AT&T Returns Fire at FCC Over Critical Report on T-Mobile Merger
AT&T Thursday hit back at the Federal Communications Commission for releasing a staff report trashing the telecom giant's $39 billion bid for T-Mobile, calling the agency's analysis obviously one-sided.
In a lengthy statement on AT&T's website, Jim Cicconi, a senior executive vice president, said the report was unfair to the company and disputed findings that the merger's benefits to consumers were overstated.
The document is so obviously one-sided that any fair-minded person reading it is left with the clear impression that it is an advocacy piece, and not a considered analysis, Cicconi said. The report cherry-picks facts to support its views, and ignores facts that don't.
Dallas-based AT&t's embattled merger proposal was pulled from the FCC Nov. 24 after Chairman Julius Genachowski called for a rare hearing into the deal.

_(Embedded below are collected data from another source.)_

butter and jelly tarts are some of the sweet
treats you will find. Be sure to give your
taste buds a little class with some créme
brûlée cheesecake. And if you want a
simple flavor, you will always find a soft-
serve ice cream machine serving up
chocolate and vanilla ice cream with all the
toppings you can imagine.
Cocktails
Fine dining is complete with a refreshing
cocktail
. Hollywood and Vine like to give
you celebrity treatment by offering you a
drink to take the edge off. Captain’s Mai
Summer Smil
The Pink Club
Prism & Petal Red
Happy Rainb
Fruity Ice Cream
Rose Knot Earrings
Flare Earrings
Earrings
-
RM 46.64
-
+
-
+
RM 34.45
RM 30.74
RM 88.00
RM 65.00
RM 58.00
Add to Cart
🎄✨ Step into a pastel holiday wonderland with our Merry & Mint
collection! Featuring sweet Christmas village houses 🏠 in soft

The parties said they intend to proceed with the transaction and the FCC still has the responsibility, ultimately, to approve any transaction and the staff report was released yesterday to be in fairness to those who participated, Genachowski said Wednesday, according to Politico.
Is Merger in Public Interest?
The report, released Tuesday, said AT&T and T-Mobile failed to prove that the merger is in the public interest. The FCC analysis concluded that competition would be harmed, resulting in price increases, reduced service quality and a slower roll out for new products or innovations.

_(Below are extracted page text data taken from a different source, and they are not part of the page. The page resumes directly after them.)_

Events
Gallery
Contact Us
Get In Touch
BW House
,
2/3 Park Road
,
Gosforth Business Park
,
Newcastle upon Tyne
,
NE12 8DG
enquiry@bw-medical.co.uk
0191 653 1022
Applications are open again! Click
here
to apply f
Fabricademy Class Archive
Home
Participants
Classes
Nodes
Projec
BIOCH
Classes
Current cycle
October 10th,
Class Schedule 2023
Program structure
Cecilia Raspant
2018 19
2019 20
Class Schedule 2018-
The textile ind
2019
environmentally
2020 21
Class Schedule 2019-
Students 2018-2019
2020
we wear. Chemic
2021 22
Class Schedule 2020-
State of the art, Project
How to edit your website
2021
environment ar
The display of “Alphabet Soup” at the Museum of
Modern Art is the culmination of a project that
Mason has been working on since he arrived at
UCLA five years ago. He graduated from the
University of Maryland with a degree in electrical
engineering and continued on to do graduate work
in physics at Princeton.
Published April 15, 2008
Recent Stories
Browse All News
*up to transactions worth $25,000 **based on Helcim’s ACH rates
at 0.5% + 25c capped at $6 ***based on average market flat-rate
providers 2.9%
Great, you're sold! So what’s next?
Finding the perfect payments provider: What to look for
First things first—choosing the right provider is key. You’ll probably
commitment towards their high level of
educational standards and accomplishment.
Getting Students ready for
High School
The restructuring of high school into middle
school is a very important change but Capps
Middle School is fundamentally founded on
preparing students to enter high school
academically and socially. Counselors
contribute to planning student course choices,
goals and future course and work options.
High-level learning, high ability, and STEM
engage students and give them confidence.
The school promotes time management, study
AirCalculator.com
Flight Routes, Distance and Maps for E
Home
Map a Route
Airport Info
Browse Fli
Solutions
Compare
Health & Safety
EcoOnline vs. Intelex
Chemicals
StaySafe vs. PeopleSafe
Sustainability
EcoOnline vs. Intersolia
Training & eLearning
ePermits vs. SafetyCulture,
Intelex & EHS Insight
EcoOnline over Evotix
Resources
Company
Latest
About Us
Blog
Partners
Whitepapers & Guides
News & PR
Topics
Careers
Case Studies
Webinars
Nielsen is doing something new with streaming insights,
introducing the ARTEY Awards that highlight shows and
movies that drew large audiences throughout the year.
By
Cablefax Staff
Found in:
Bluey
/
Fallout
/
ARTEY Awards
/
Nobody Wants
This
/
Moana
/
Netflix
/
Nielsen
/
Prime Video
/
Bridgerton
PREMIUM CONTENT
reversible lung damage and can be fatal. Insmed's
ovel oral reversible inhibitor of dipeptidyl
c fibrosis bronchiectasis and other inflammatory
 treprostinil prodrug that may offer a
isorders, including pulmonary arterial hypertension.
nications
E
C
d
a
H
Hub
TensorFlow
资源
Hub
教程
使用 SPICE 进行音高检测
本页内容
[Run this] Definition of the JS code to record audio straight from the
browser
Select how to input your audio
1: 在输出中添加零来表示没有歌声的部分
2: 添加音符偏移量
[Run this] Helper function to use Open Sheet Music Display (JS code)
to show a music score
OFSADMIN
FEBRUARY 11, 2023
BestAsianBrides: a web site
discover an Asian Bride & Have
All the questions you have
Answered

The report also shot down one of AT&T and T-Mobile's main selling points on the merger: 97 percent of Americans, including those in rural areas, would have access to mobile broadband service. FCC said AT&T will nonetheless expand to cover most of the U.S. population because of competition.
Cicconi, however, noted that the report's conclusions on competition show a logical inconsistency.
The report apparently assumes a high enough level of competition exists in rural areas to compel billions of dollars in investment, Cicconi said. Yet the report elsewhere argues that the level of wireless competition in more populated areas of America is so fragile that the merger must be disallowed.
He also rebutted the FCC's determination that T-Mobile, based in Bellevue, Wash., will continue to invest in the future. Cicconi cited a declaration from T-Mobile's parent Deutsche Telekom that its U.S.-based subsidiary must be self-funding because of the capital demands in Europe.
By doing this, the report blatantly ignores facts, and instead substitutes speculation and hypotheticals -- treating them as if they were fact, Cicconi said. Any fair person, however, knows the difference.
The FCC is not the only roadblock to AT&T's T-Mobile takeover. The Department of Justice has filed a legal challenge to the proposal.
Despite the initial set back in the FCC, AT&T has said a new merger application will be filed with the agency. Though Cicconi said the report was neither the fair nor objective treatment AT&T expected from the FCC, he was optimistic about his company's future dealings with the agency.
This has not been our past experience with the agency, Cicconi said, which lets us hope for and expect better in the future.